Later, he could regain an uneasy sleep whenever he awoke streaming with the perspira­tion of guilt—for he had vaulted the horns of his dilemma. 'Stop,' he bawled, and knew that his voice was hopelessly lost in the general clamor. Everett sprinted between bystanders, knocked a beldame sprawling, caromed into the side of another float. He was still on his feet, still shout­ing for attention, when the great torso of Yossuf Uri came abreast of the synagogue and disap­peared in a blinding flash. A wall of air tossed Everett halfway across the street.

* * *

How Jewish can you get? The stable manager fingered the crisp twenty-dollar bill, smiling down at the signature. 'I've saddled up a perty spirited mare, Mr. Rabbinowitz,' he said, taking in the wistful smile, the olive skin, the dark hypnotic eyes. 'Sure that's what you want?'

'Precisely,' the little man said, and paced out to the corral. He mounted the mare quickly, gracefully, and cantered her out along the rim of the arroyo. The stableman watched him, puz­zled. He was certain he had seen Rabbinowitz before. As the figure dipped below his horizon in the afternoon sun, the stableman laughed. Meticulous silken dress and manner had made the illusion even better, a youthful cosmetic ver­sion of a man more character than actor. 'George Raft,' he murmured, satisfied.

The mare was no filly, but she had Arabian lines. The rider held her at a gallop, imagining that he was in Iraq and not California. He savored the earthy scents of this, a small pleasure he could justify in terms of security. No one, he felt certain, would bug a bridle trail.
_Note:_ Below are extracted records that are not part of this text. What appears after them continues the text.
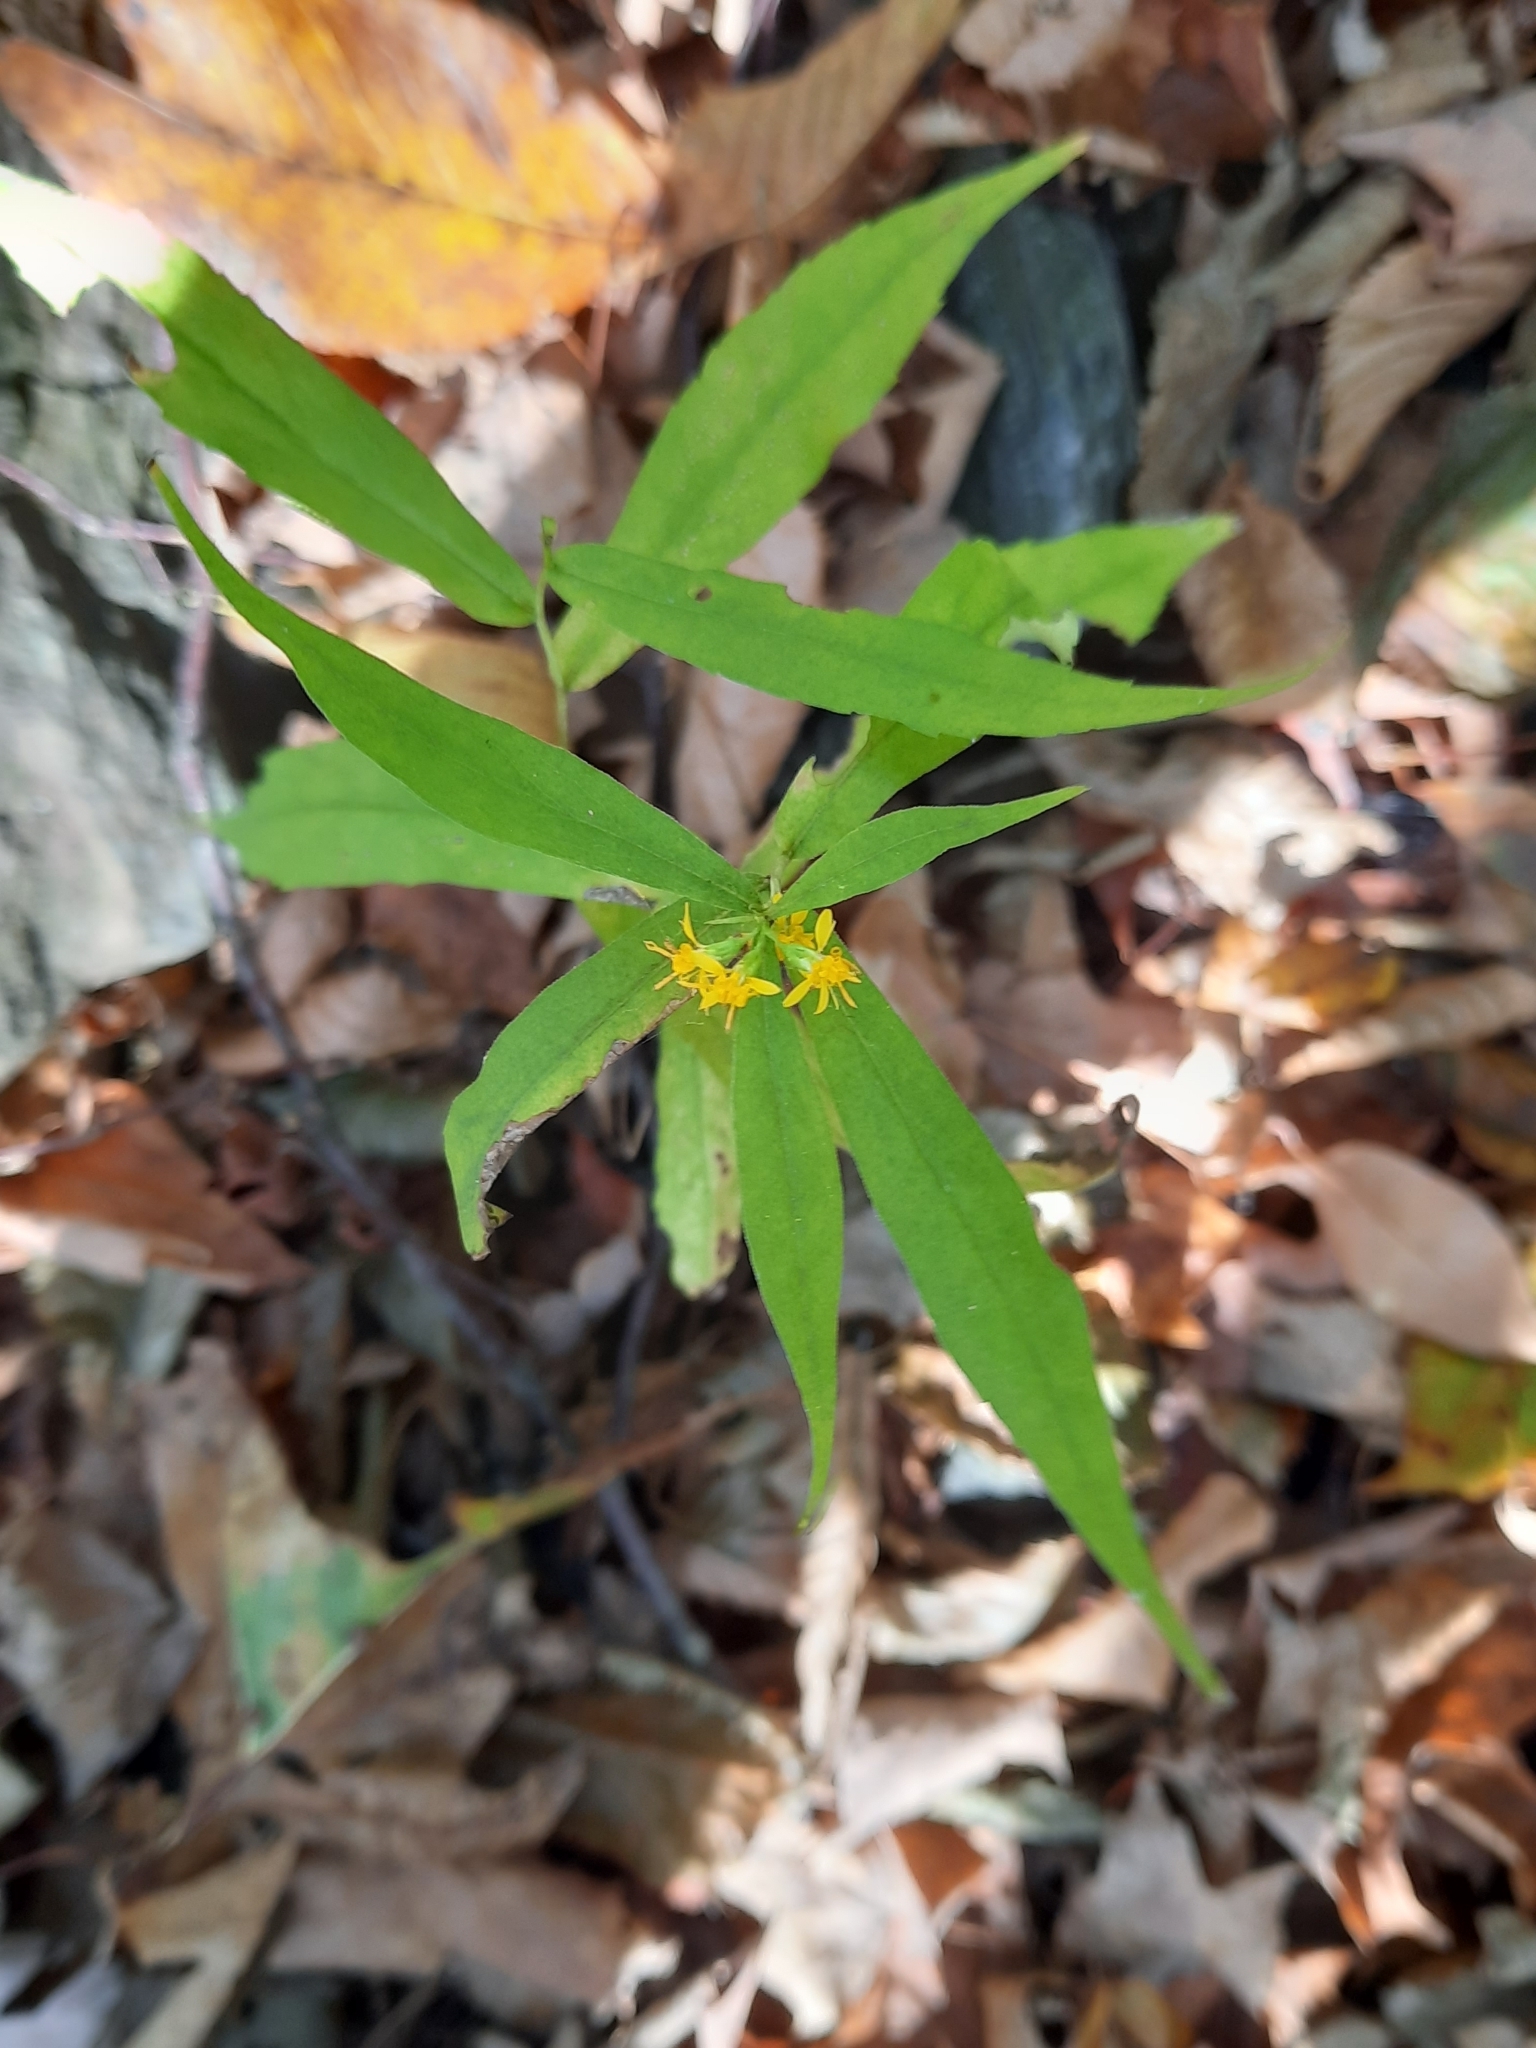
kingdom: Plantae
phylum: Tracheophyta
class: Magnoliopsida
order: Asterales
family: Asteraceae
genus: Solidago
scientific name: Solidago caesia
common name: Woodland goldenrod
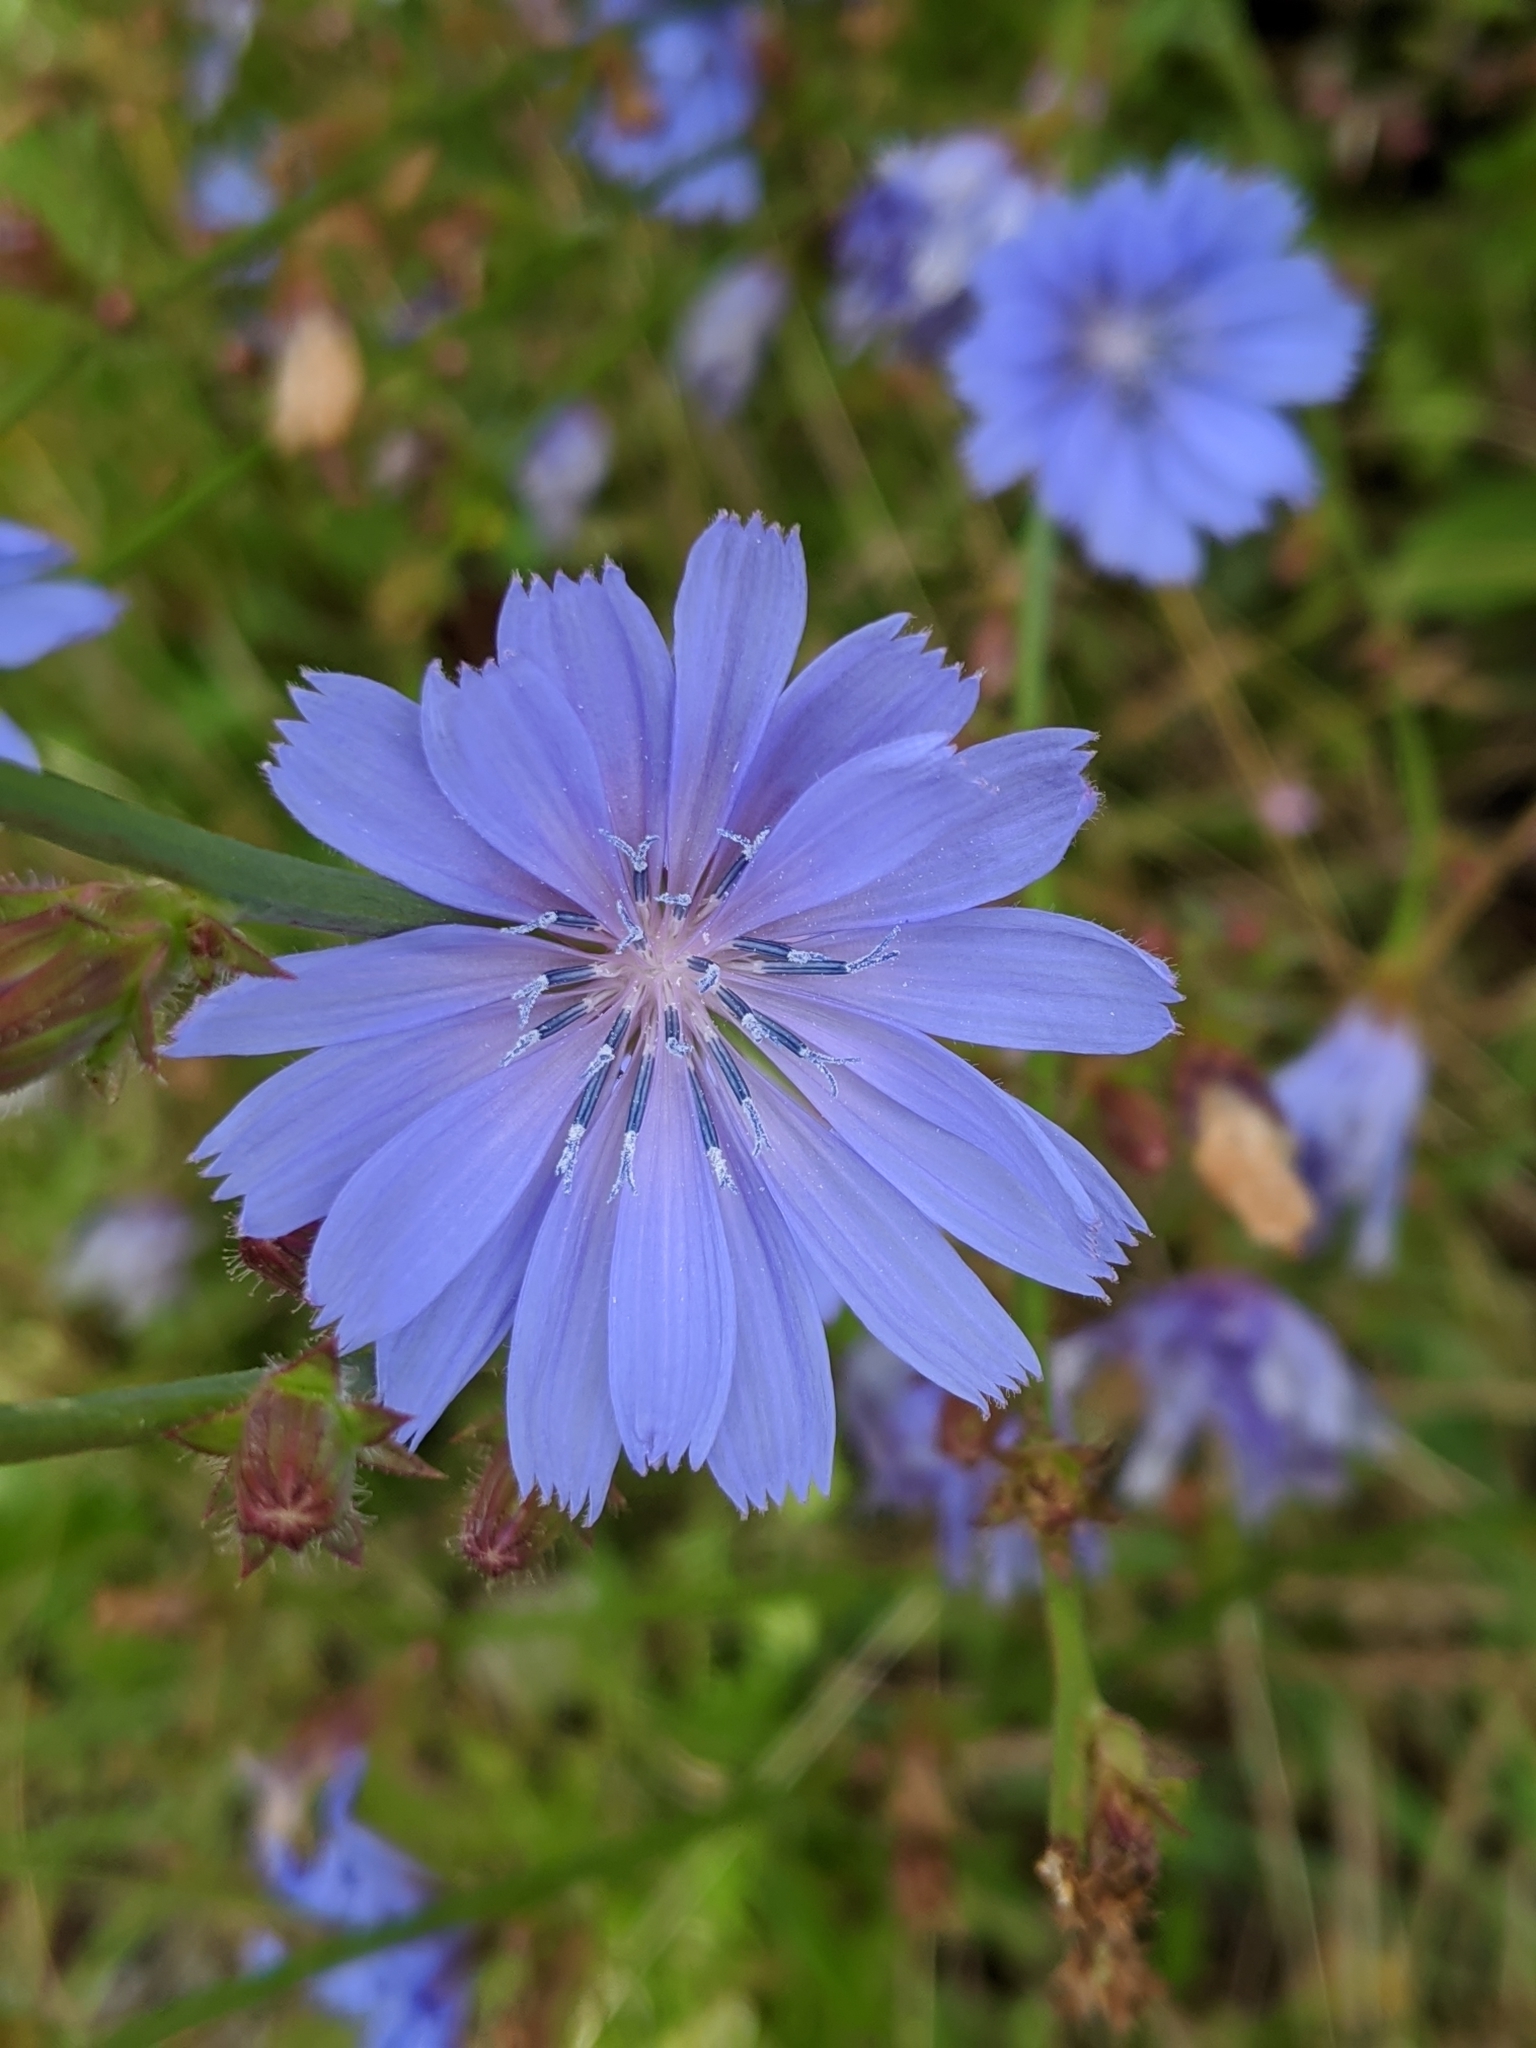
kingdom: Plantae
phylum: Tracheophyta
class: Magnoliopsida
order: Asterales
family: Asteraceae
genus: Cichorium
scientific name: Cichorium intybus
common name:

Presently he came in view of San Jose rooftops and at that moment— precisely—knew that he was being watched.

He made an elaborate show of patting the mare's neck, leaning first to one side and then the other, scanning—without seeming to—every mass of shrub cover within reasonable pistol shot. Nothing. His heels pressured the mare. She was already plunging ahead when he heard the girl cry out behind him. He had passed her without sensing her? Most disturbing.

He wheeled the mare and returned, erasing his frownlines for the girl. She was clapping now, a jet-haired comely thing, slender-boned, with the lustrous eyes of a drugged fawn. 'Ayyy, que guapo,' she laughed aloud, showing a pink tongue between dazzling teeth. The gold cross at her throat, the peasant blouse: a latina.

He misjudged her in two ways: 'You like the mare?'

'The combination,' she answered, growing more serious. Her hands were clearly in sight and he did not see how she could hide a deadly weapon while showing so much youthful flesh. But still—Now she stroked the mare's nose, looking up at him. He liked that. 'Like music,' she said, and waited.

The formula should not have surprised him so. 'Music by Sedaka?'

'Imsh'allah,' she said. How convenient that a popular composer's name should also, in several related tongues, mean 'gift.' Well, this one would give. Her stealth and cover identity had been, if anything, better than his own. He did not admit to irritation in his response.

He complimented Talith in her deception, dismounting, walking with her to a tree-shaded declivity. The mare tethered, they sat, and now her slight advantage in height disappeared.